→ Document excerpt
The Early College at Guilford (ECG) is a public magnet high school with approximately 200 students located in Greensboro, North Carolina. The school was started in 2002 as a partnership between Guilford College and Guilford County Schools as the first early college high school in North Carolina, allowing students to graduate with a high school diploma and up to two years of college credit from Guilford College.

The mission of The Early College at Guilford is to make a positive difference in the lives of students by providing exceptionally challenging educational opportunities that support academic development at the highest standards.  Through building bridges at the earliest opportunity between high school, college, and beyond, the Early College at Guilford seeks to awaken and mature the creative, social, and academic abilities of students.  The school strives to foster multi-dimensional leadership in varied contexts so that students may succeed in higher education and the changing world beyond. 

The Early College at Guilford offers a writing-intensive, fast-paced curriculum. In 9th and 10th grade, students take honors and Advanced Placement courses. Eleventh and twelfth graders are enrolled in Guilford College courses and take courses taught directly by Guilford College professors alongside Guilford College students. Generally, only two courses at the college level - English and Physical Science - are necessary to fulfill their high school graduation requirements. All other college courses are electives. A college professor serves as their academic advisor, helping them choose among the college’s offerings. In the spirit of Guilford’s liberal arts mission, students explore all areas of the college’s curriculum. Each semester students select courses that bridge at least two academic divisions and three academic departments.

The cost of tuition for all Guilford College courses is covered by both Guilford County Schools and the state of North Carolina via funding through the Innovative Education Initiatives Act.

→ Data to examine
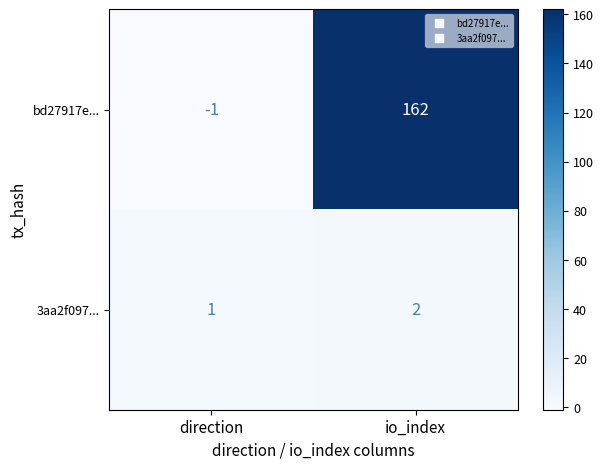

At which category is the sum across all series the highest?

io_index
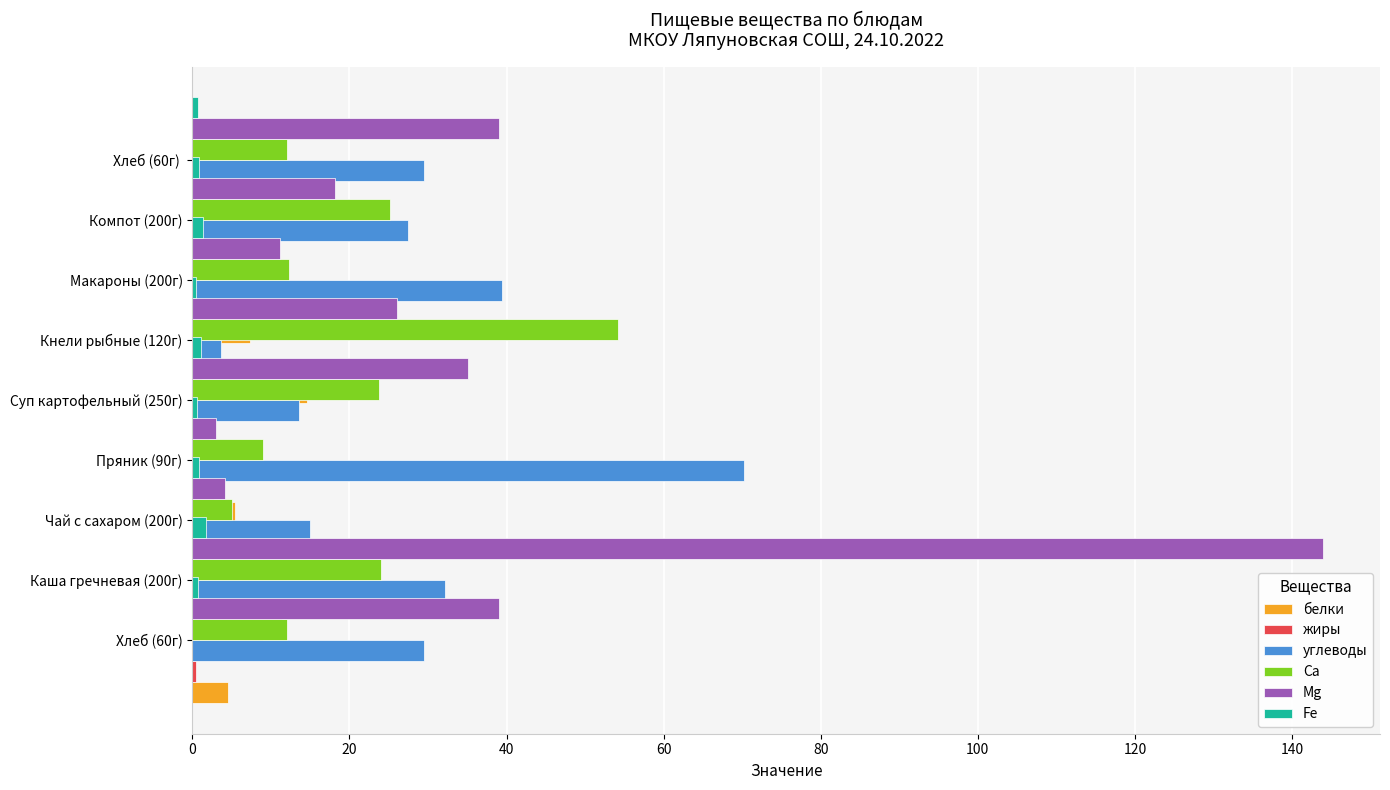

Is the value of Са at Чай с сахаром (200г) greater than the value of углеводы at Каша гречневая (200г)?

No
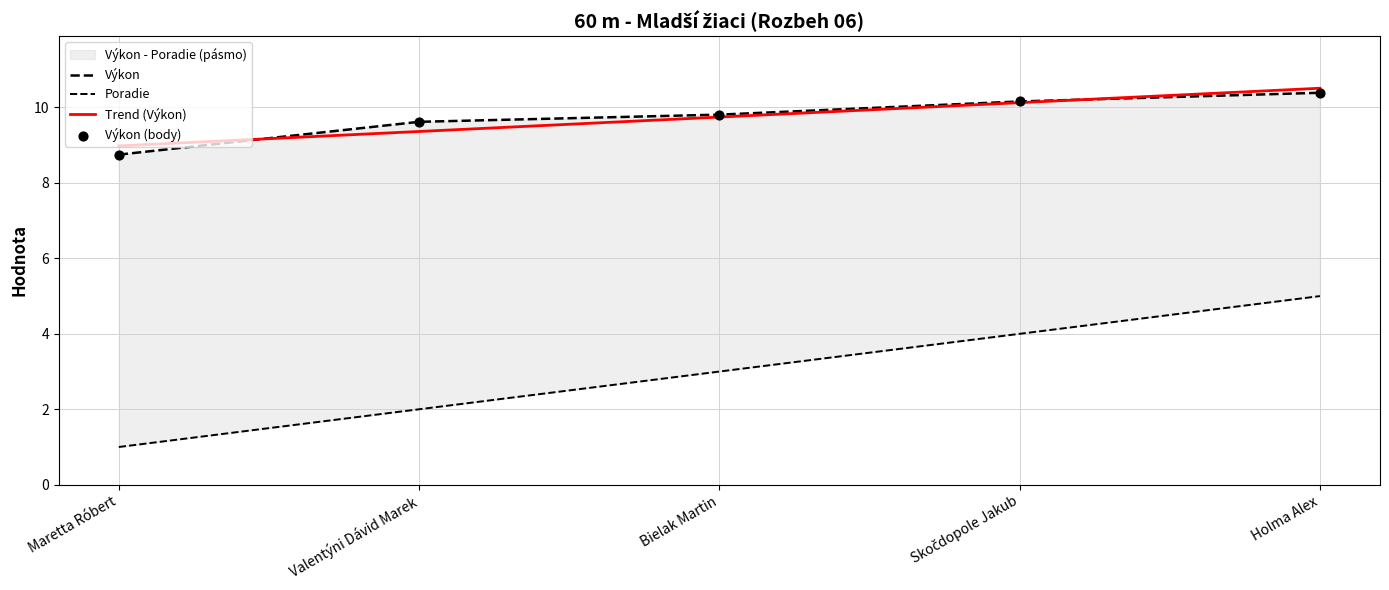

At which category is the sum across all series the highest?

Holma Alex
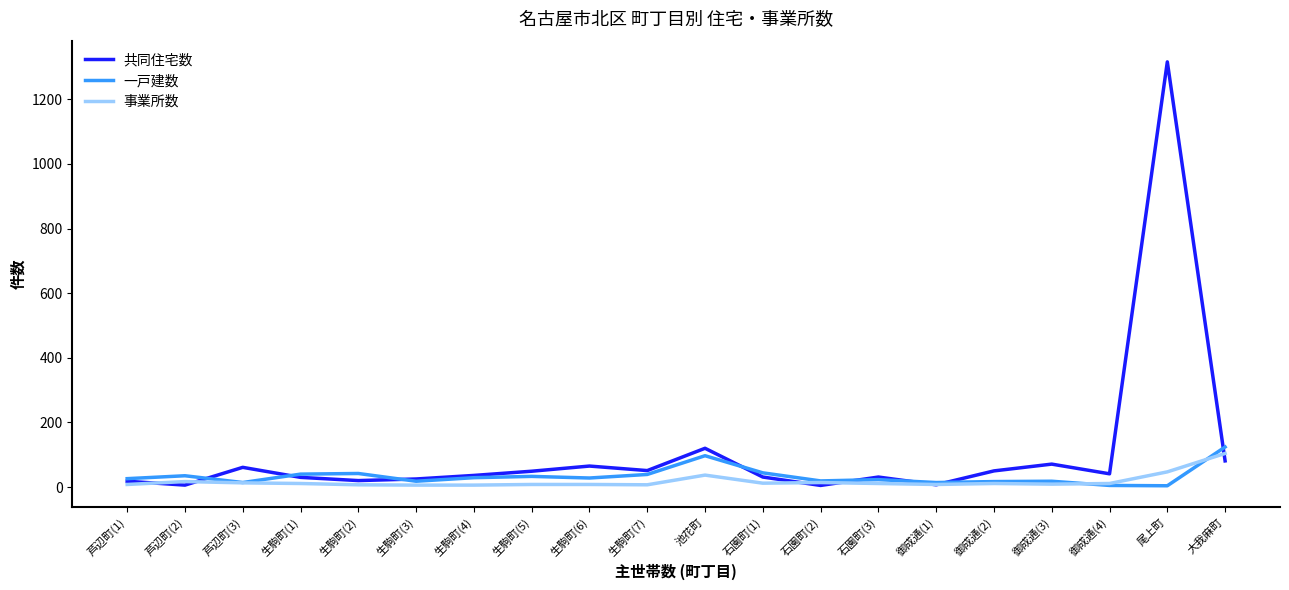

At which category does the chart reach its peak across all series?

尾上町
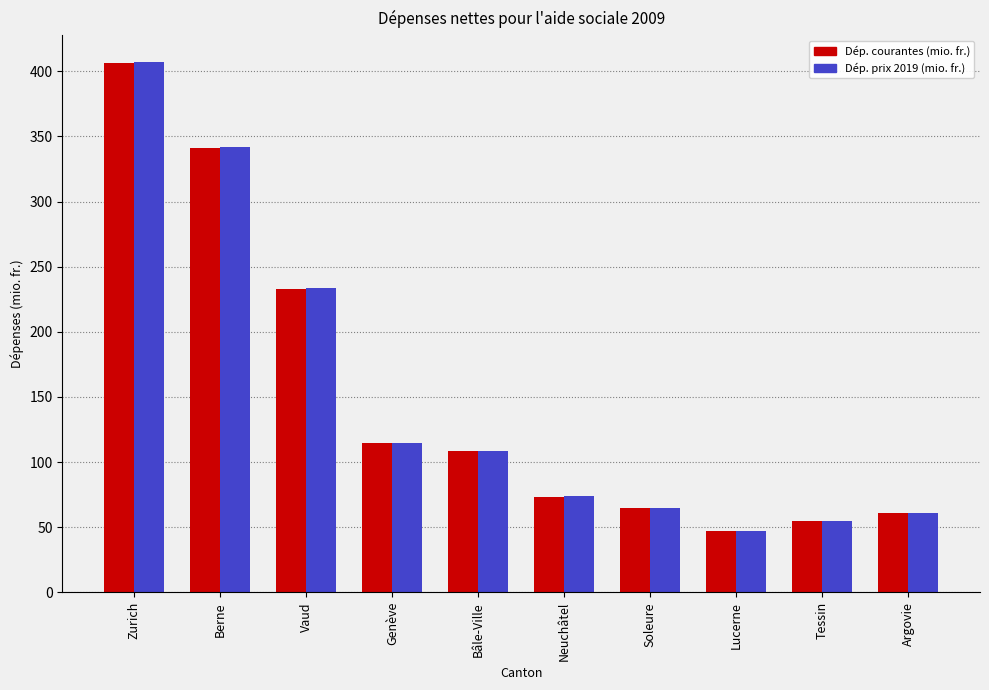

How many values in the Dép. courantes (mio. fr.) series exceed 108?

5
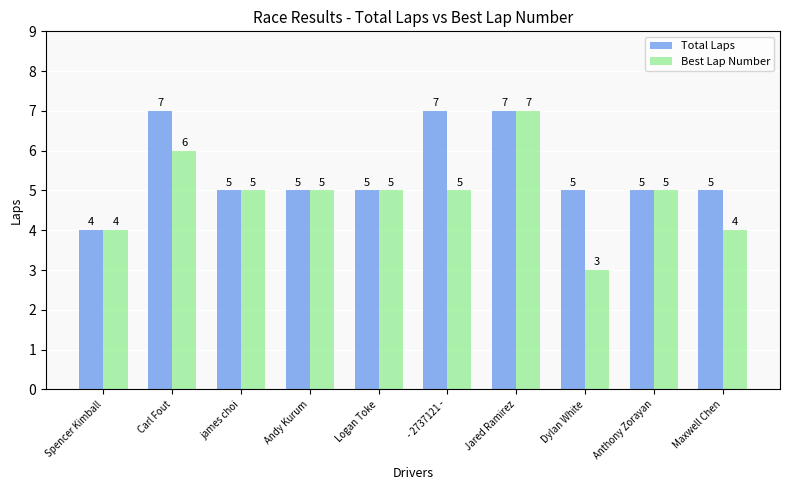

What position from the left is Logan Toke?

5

→ Set of tasks
• 1. In the text about the Early College at Guilford, which two college-level courses are generally needed to meet the high school graduation requirements?
• 2. Copy the passage of the text about the Early College at Guilford from "The Early College at Guilford (ECG)" to "from Guilford College.".

→ Expected responses
• 1. English and Physical Science.

• 2.
The Early College at Guilford (ECG) is a public magnet high school with approximately 200 students located in Greensboro, North Carolina. The school was started in 2002 as a partnership between Guilford College and Guilford County Schools as the first early college high school in North Carolina, allowing students to graduate with a high school diploma and up to two years of college credit from Guilford College.